TASK SET.
- 1) According to the notes on Python dictionaries, what names does Java use for a dictionary?
- 2) Using the notes on Python dictionaries, explain why the things put into a dictionary are indexed with a "lookup tag" rather than by position.
- 3) Pick up the notes on Python dictionaries where they stop and write the next part.

TEXT BLOCK.
--------------------------------
# A Story of Two Collections

- List - a linear collection of values that stay in order
- Dictionary - a "bag" of values, each with its own label

# Dictionaries

- dictionaries are Python's most powerful data collection
- dictionaries allow us to do fast database-like operations in Python
- dictionaries have different names in different languages -> Associative Arrays - Perl/PHP; Properties or Map or HashMap - Java; Property Bag - C#/.Net

- lists index their entries based on the position in the list
- Dictionaries are like bags - no order
- so we index the things we put in the dictionary with a "lookup tag"

In [1]:
purse = dict()
purse['money'] = 12
purse['candy'] = 3
purse['tissues'] = 75
print(purse)

{'money': 12, 'candy': 3, 'tissues': 75}


In [2]:
print(purse['candy'])

3


In [3]:
purse['candy'] = purse['candy'] + 2
print(purse)
--------------------------------
GIVEN ENTRIES.
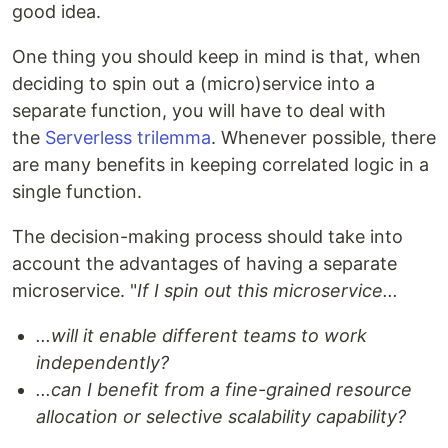
good idea.
One thing you should keep in mind is that, when
deciding to spin out a (micro)service into a
separate function, you will have to deal with
the
Serverless trilemma
. Whenever possible, there
are many benefits in keeping correlated logic in a
single function.
The decision-making process should take into
account the advantages of having a separate
microservice. "
If I spin out this microservice...
...will it enable different teams to work
independently?
...can I benefit from a fine-grained resource
allocation or selective scalability capability?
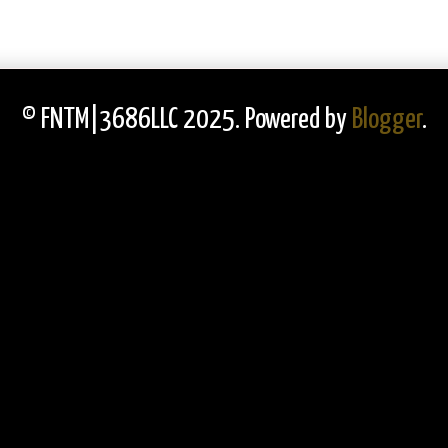
© FNTM|3686LLC 2025. Powered by
Blogger
.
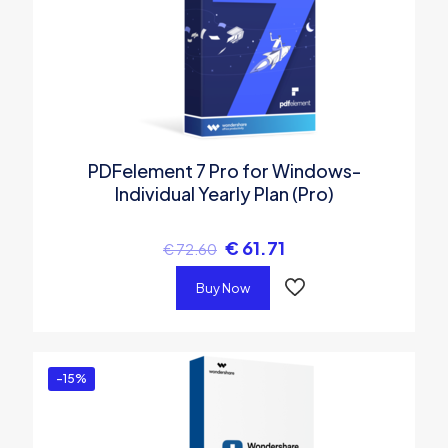
PDFelement 7 Pro for Windows-
Individual Yearly Plan (Pro)
€
61.71
€
72.60
Buy Now
-15%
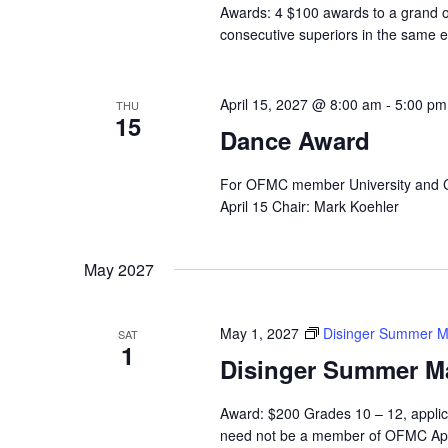
Awards: 4 $100 awards to a grand or
consecutive superiors in the same e
April 15, 2027 @ 8:00 am
-
5:00 pm
THU
15
Dance Award
For OFMC member University and C
April 15 Chair: Mark Koehler
May 2027
May 1, 2027
Disinger Summer M
SAT
1
Disinger Summer M
Award: $200 Grades 10 – 12, applic
need not be a member of OFMC App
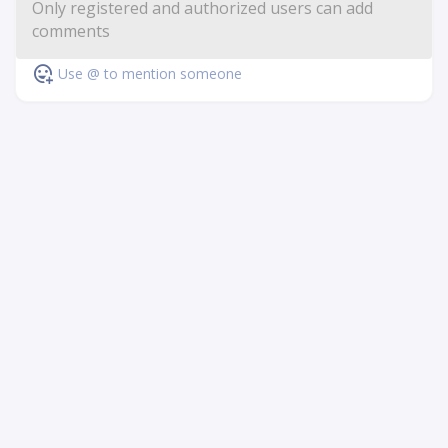
Use @ to mention someone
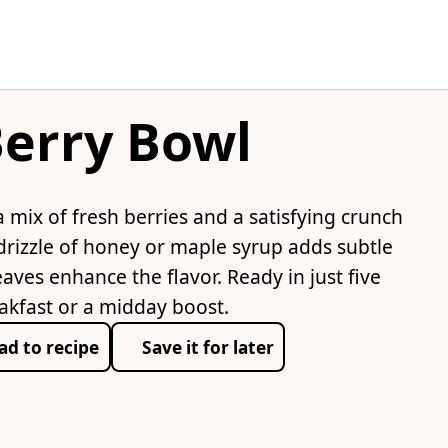
erry Bowl
mix of fresh berries and a satisfying crunch
drizzle of honey or maple syrup adds subtle
ves enhance the flavor. Ready in just five
eakfast or a midday boost.
ad to recipe
Save it for later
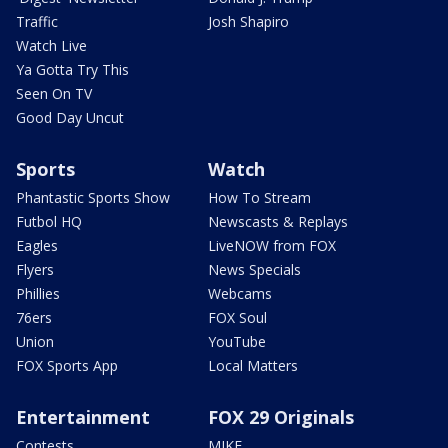
Traffic
Josh Shapiro
Watch Live
Ya Gotta Try This
Seen On TV
Good Day Uncut
Sports
Watch
Phantastic Sports Show
How To Stream
Futbol HQ
Newscasts & Replays
Eagles
LiveNOW from FOX
Flyers
News Specials
Phillies
Webcams
76ers
FOX Soul
Union
YouTube
FOX Sports App
Local Matters
Entertainment
FOX 29 Originals
Contests
MIKE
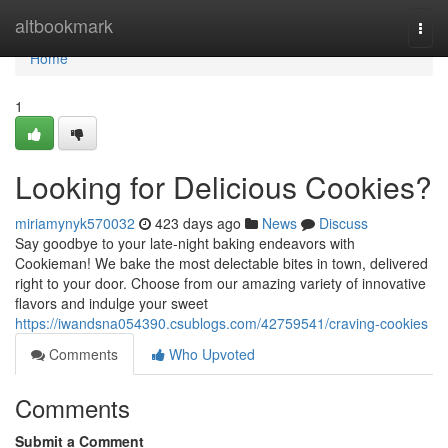
Home
altbookmark
Togg
navi
Home
1
Looking for Delicious Cookies?
miriamynyk570032
423 days ago
News
Discuss
Say goodbye to your late-night baking endeavors with
Cookieman! We bake the most delectable bites in town, delivered
right to your door. Choose from our amazing variety of innovative
flavors and indulge your sweet
https://iwandsna054390.csublogs.com/42759541/craving-cookies
Comments
Who Upvoted
Comments
Submit a Comment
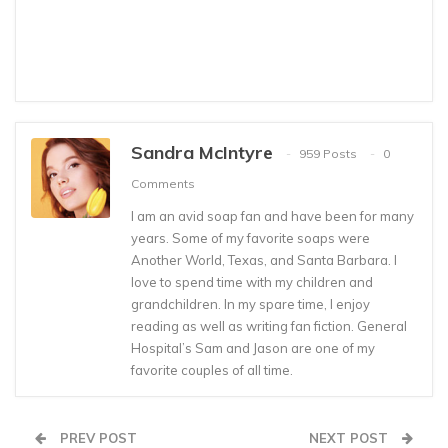
Sandra McIntyre
959 Posts
0
Comments
I am an avid soap fan and have been for many
years. Some of my favorite soaps were
Another World, Texas, and Santa Barbara. I
love to spend time with my children and
grandchildren. In my spare time, I enjoy
reading as well as writing fan fiction. General
Hospital’s Sam and Jason are one of my
favorite couples of all time.
PREV POST
NEXT POST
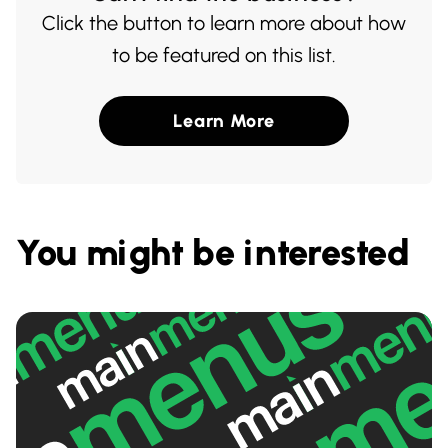
Click the button to learn more about how
to be featured on this list.
Learn More
You might be interested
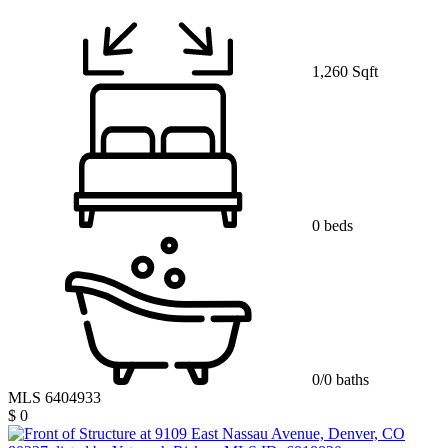
1,260 Sqft
0 beds
0/0 baths
MLS 6404933
$ 0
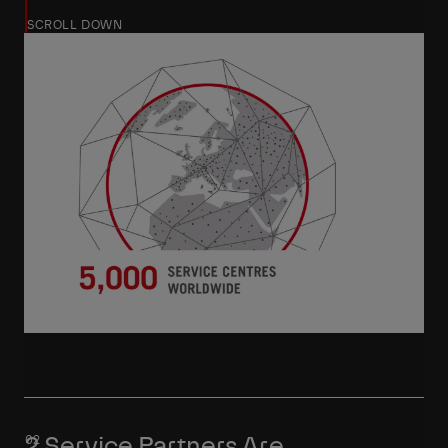
SCROLL DOWN
2 Service Partners Are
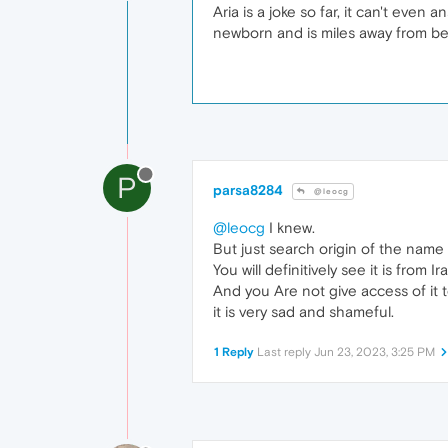
Aria is a joke so far, it can't even
newborn and is miles away from be
P
parsa8284
@leocg
@leocg
I knew.
But just search origin of the name 
You will definitively see it is from I
And you Are not give access of it 
it is very sad and shameful.
1 Reply
Last reply
Jun 23, 2023, 3:25 PM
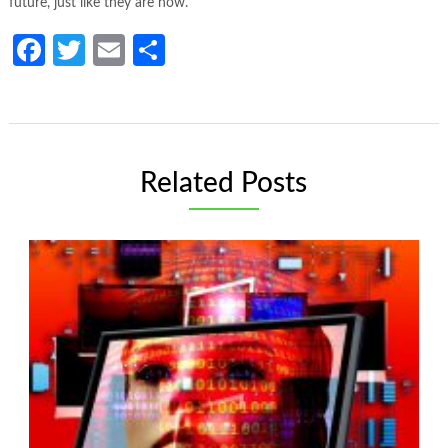
future, just like they are now.
Facebook
Twitter
Email
Share
Related Posts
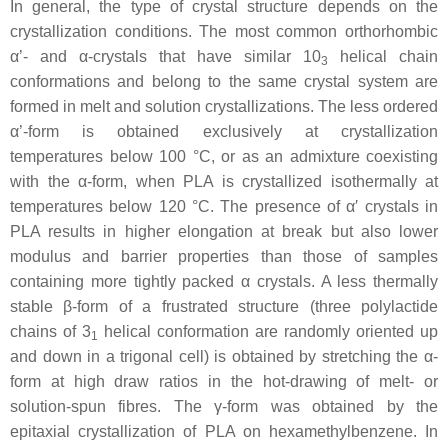
In general, the type of crystal structure depends on the
crystallization conditions. The most common orthorhombic
α’- and α-crystals that have similar 10
helical chain
3
conformations and belong to the same crystal system are
formed in melt and solution crystallizations. The less ordered
α’-form is obtained exclusively at crystallization
temperatures below 100 °C, or as an admixture coexisting
with the α-form, when PLA is crystallized isothermally at
temperatures below 120 °C. The presence of α′ crystals in
PLA results in higher elongation at break but also lower
modulus and barrier properties than those of samples
containing more tightly packed α crystals. A less thermally
stable β-form of a frustrated structure (three polylactide
chains of 3
helical conformation are randomly oriented up
1
and down in a trigonal cell) is obtained by stretching the α-
form at high draw ratios in the hot-drawing of melt- or
solution-spun fibres. The γ-form was obtained by the
epitaxial crystallization of PLA on hexamethylbenzene. In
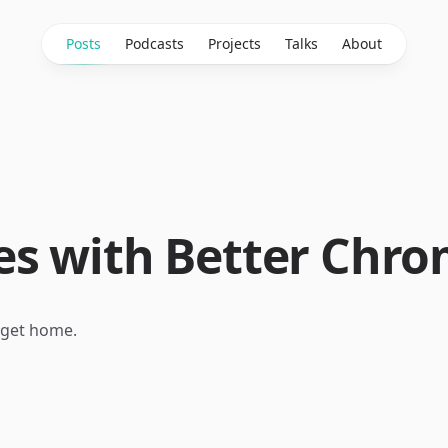
Posts
Podcasts
Projects
Talks
About
s with Better Chro
 I get home.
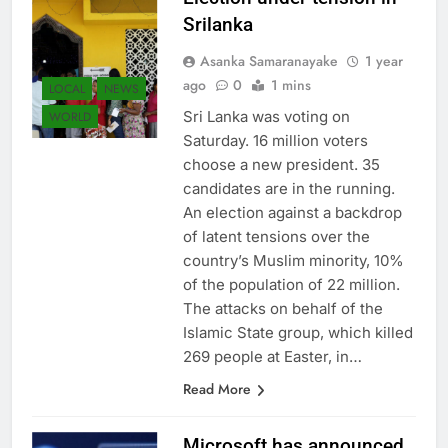
Srilanka
Asanka Samaranayake
1 year
ago
0
1 mins
LOCAL
NEWS
Sri Lanka was voting on
WORLD
Saturday. 16 million voters
choose a new president. 35
candidates are in the running.
An election against a backdrop
of latent tensions over the
country’s Muslim minority, 10%
of the population of 22 million.
The attacks on behalf of the
Islamic State group, which killed
269 people at Easter, in…
Read More
Microsoft has announced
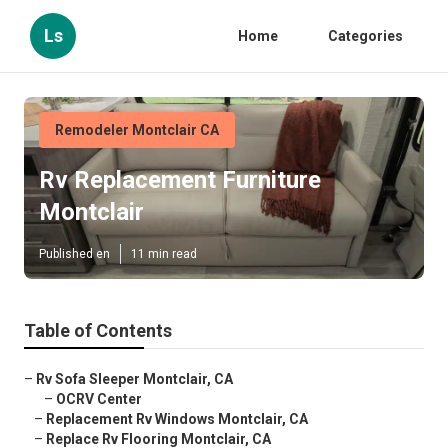
Ls
Home
Categories
Remodeler Montclair CA
Rv Replacement Furniture
Montclair
Published en
11 min read
Table of Contents
–
Rv Sofa Sleeper Montclair, CA
–
OCRV Center
–
Replacement Rv Windows Montclair, CA
–
Replace Rv Flooring Montclair, CA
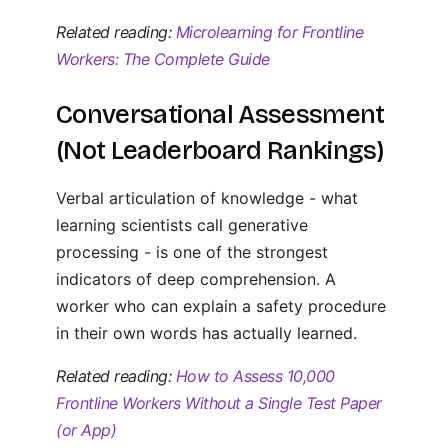
Related reading:
Microlearning for Frontline
Workers: The Complete Guide
Conversational Assessment
(Not Leaderboard Rankings)
Verbal articulation of knowledge - what
learning scientists call generative
processing - is one of the strongest
indicators of deep comprehension. A
worker who can explain a safety procedure
in their own words has actually learned.
Related reading:
How to Assess 10,000
Frontline Workers Without a Single Test Paper
(or App)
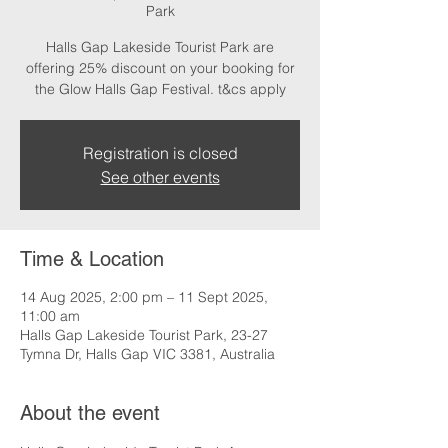
Park
Halls Gap Lakeside Tourist Park are
offering 25% discount on your booking for
the Glow Halls Gap Festival. t&cs apply
Registration is closed
See other events
Time & Location
14 Aug 2025, 2:00 pm – 11 Sept 2025,
11:00 am
Halls Gap Lakeside Tourist Park, 23-27
Tymna Dr, Halls Gap VIC 3381, Australia
About the event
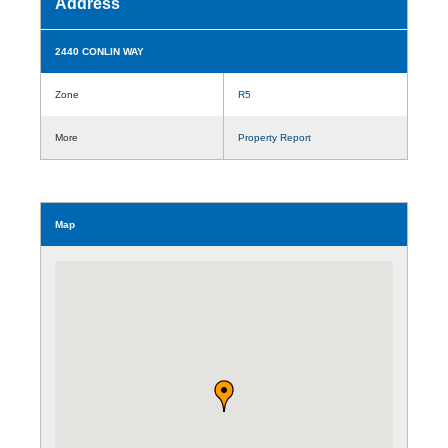
Address
2440 CONLIN WAY
Zone
R5
More
Property Report
Map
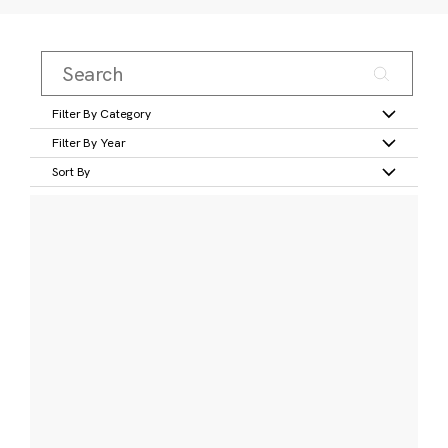
Filter By Category
Filter By Year
Sort By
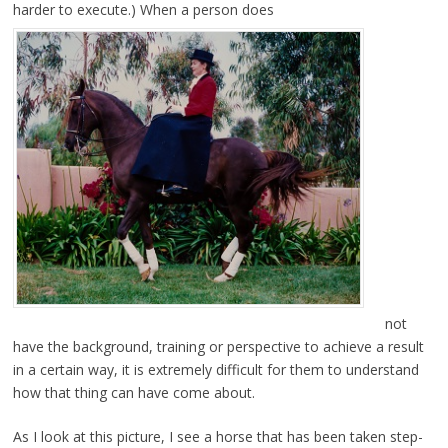
harder to execute.) When a person does
not
have the background, training or perspective to achieve a result
in a certain way, it is extremely difficult for them to understand
how that thing can have come about.
As I look at this picture, I see a horse that has been taken step-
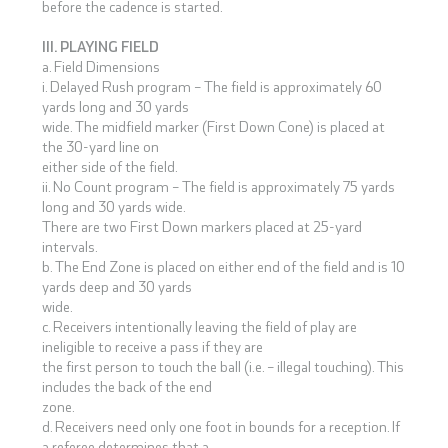
before the cadence is started.
III. PLAYING FIELD
a. Field Dimensions
i. Delayed Rush program – The field is approximately 60
yards long and 30 yards
wide. The midfield marker (First Down Cone) is placed at
the 30-yard line on
either side of the field.
ii. No Count program – The field is approximately 75 yards
long and 30 yards wide.
There are two First Down markers placed at 25-yard
intervals.
b. The End Zone is placed on either end of the field and is 10
yards deep and 30 yards
wide.
c. Receivers intentionally leaving the field of play are
ineligible to receive a pass if they are
the first person to touch the ball (i.e. – illegal touching). This
includes the back of the end
zone.
d. Receivers need only one foot in bounds for a reception. If
a referee determines that a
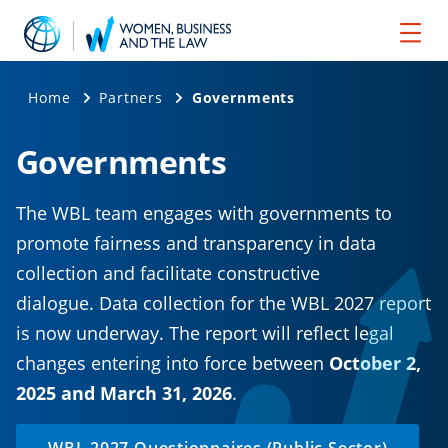
Home
Partners
Governments
Governments
The WBL team engages with governments to
promote fairness and transparency in data
collection and facilitate constructive
dialogue. Data collection for the WBL 2027 report
is now underway. The report will reflect legal
changes entering into force between
October 2,
2025 and March 31, 2026
.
--------------------------------
ANSWERS BY TASK.
- 1) Properties, Map, or HashMap.

- 2) Lists index their entries by position because their values stay in order. A dictionary is like a bag with no order, so each value it holds needs its own label, a "lookup tag," to index it.

- 3)
{'money': 12, 'candy': 5, 'tissues': 75}


- dictionaries are like lists except that they use keys instead of numbers to look up values

# Dictionary Literals (Constants)

- dictionary literals use curly braces and have a list of key:value pairs
- you can make an empty dictionary using empty curly braces

In [4]:
jjj = {'chuck': 1, 'fred': 42, 'jan':100}
print(jjj)

{'chuck': 1, 'fred': 42, 'jan': 100}


In [5]:
ooo = { }
print(ooo)

{}


# Many Counters with a Dictionary

- one common use of dictionaries is counting how often we "see" something

In [6]:
ccc = dict()
ccc['csev'] = 1
ccc['cwen'] = 1
print(ccc)

{'csev': 1, 'cwen': 1}


In [7]:
ccc['cwen'] = ccc['cwen'] + 1
print(ccc)

{'csev': 1, 'cwen': 2}


# Dictionary Tracebacks

- it is an error to reference a key which is not in the dictionary
- we can use the in opoerator to see if a key is in the dictionary

In [8]:
abc = dict()
print(abc['ccc'])

KeyError: 'ccc'

In [9]:
'ccc' in abc

False

In [11]:
counts = dict()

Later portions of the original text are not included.